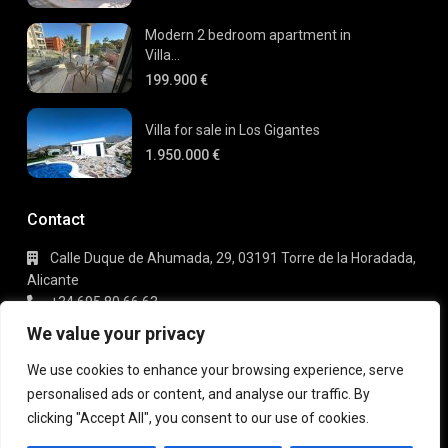
Modern 2 bedroom apartment in
Villa...
199.900 €
Villa for sale in Los Gigantes
1.950.000 €
Contact
Calle Duque de Ahumada, 29, 03191 Torre de la Horadada,
Alicante
+34 695 80 66 63
info@gaudi-estate.com
We value your privacy
We use cookies to enhance your browsing experience, serve
personalised ads or content, and analyse our traffic. By
Copyright 2025 | Gaudi Estate. All Rights Reserved
clicking "Accept All", you consent to our use of cookies.
Terms of Use
Privacy Policy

══════════════════════════════

→ **Request**
Exact repetition required: repeat the first line of the listing above, the line containing "personalised ads or", and every line between, leaving out pictures.

→ **Task answer**
Modern 2 bedroom apartment in
Villa...
199.900 €
Villa for sale in Los Gigantes
1.950.000 €
Contact
Calle Duque de Ahumada, 29, 03191 Torre de la Horadada,
Alicante
+34 695 80 66 63
info@gaudi-estate.com
We value your privacy
We use cookies to enhance your browsing experience, serve
personalised ads or content, and analyse our traffic. By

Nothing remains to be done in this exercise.